## START Document

You are eligible to join the class action as a group member if you directly or through your Self-Managed-Super-Fund (SMSF):

  1. held Notes issued by Wickham Securities as at 21 December 2012; and
  2. have suffered financial loss as a result.

If you are eligible, you can join the class action and become a group member by signing a client agreement with Shine Lawyers and a litigation funding agreement with Litman Holdings, the litigation funder. Please contact us to do so or to get further information about the action.

You are not eligible to join the class action if you invested in other Sherwin entities, such as Astor Funds or Reacroft but did not hold notes issued by Wickham Securities as at 21 December 2012.
In a class action, the plaintiffs are a group of people represented by a lead plaintiff. In this case, a group of Wickham Securities noteholders are being represented by the lead Plaintiffs, Mr Graeme and Mrs Marion Clarke.

As the claims of all the Group Members involve many common questions of fact and law, bringing a class action reduces the aggregate cost of litigation to a client by only addressing the common issues once at trial instead of multiple times.
If you have already become a Group Member by signing a funding agreement with Litman Holdings and a client agreement with Shine Lawyers, you do not need to do anything further at this point.

The lead Plaintiffs will continue to bring the class action on your behalf until the Court has determined all the common question between the Plaintiffs and the Group Members.
If you invested in notes issued by Wickham Securities through your SMSF, your SMSF may be the party to the action and not you as it was the entity that suffered financial loss.

For this reason, we recommend that you keep your SMSF open until we can be certain that closing down your SMSF will not adversely affect your entitlement to make a claim.
From time to time, you may receive notices from the liquidator, PPB Advisory, indicating an intention to declare a dividend and to submit a proof of debt.

We recommend that you do this and that you contact PPB Advisory directly if you require any assistance in completing the form. While the payment of the dividend will reduce the claim against Sandhurst, this is very minimal and will not adversely affect the claim against Sandhurst.
We believe we have a strong team and a strong case but it is not possible to predict the outcome of litigation or how long it will take. Litigation is inherently risky but we believe the chance of success is worth the risk.

## END Document
## START Provided data

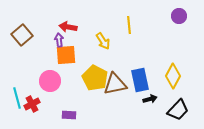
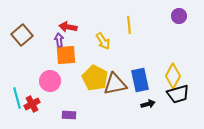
black arrow: moved 2 px left, 5 px down
black trapezoid: moved 16 px up; rotated 30 degrees clockwise
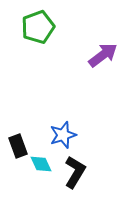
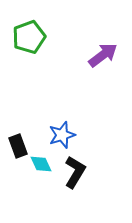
green pentagon: moved 9 px left, 10 px down
blue star: moved 1 px left
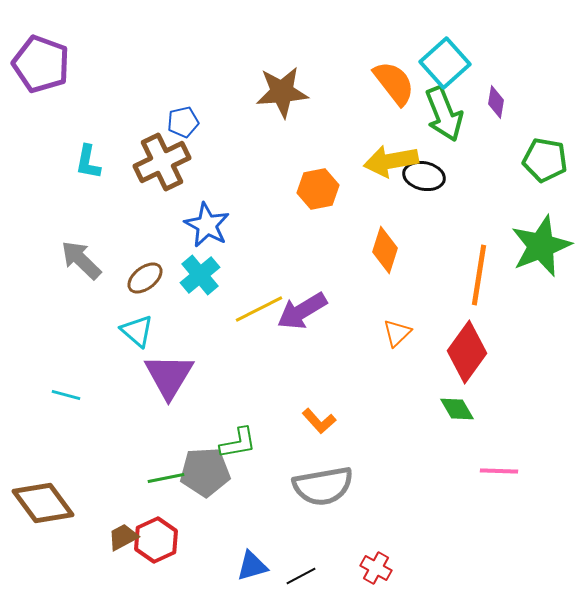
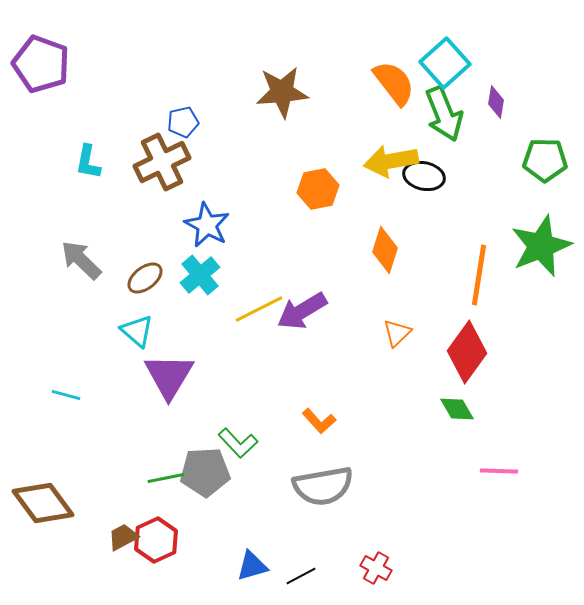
green pentagon: rotated 9 degrees counterclockwise
green L-shape: rotated 57 degrees clockwise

## END Provided data

## Set problem A
According to the Wickham Securities class action page, who are the lead plaintiffs?
## Set problem B
Extend the Wickham Securities class action page, picking up after its final sentence.
The entries have no connection to the Wickham Securities class action page.

## Exercise answer A
Mr Graeme and Mrs Marion Clarke.

## Exercise answer B
Shine Lawyers are running the class action on a No Win No Fee basis. This means that Group Members will have no liability for legal costs if the class action is unsuccessful. Litman Holdings, the litigation funder, has agreed to pay some of the legal and other costs associated with the class action, including any adverse costs order under the funding agreement.

Shine Lawyers has agreed to await payment of part of the legal and other costs until the successful outcome of the action. If the class action is successful and a judgment of damages is awarded to the Group Members, then the costs and fees will be deducted from the amount of damages to be distributed to the Group Members.
It is not possible to give any indication at this stage as to how much you can expect to receive from the successful outcome of the class action.

It is of course in everyone’s interest to progress the claim in a way that ensures the greatest return to the investors who lost so much in the collapse of Wickham Securities.
The lawyers running this action at Shine Lawyers are led by Jan Saddler, a solicitor with more than 25 years’ experience in Australia and England in running large and complex legal disputes.

Jan has worked for one of the largest commercial law firms in Australia, where she was involved in a number of class actions and multi-party disputes. She has also worked at one of the largest global professional services firms, as an in-house lawyer running and managing disputes involving claims worth more than $250 million.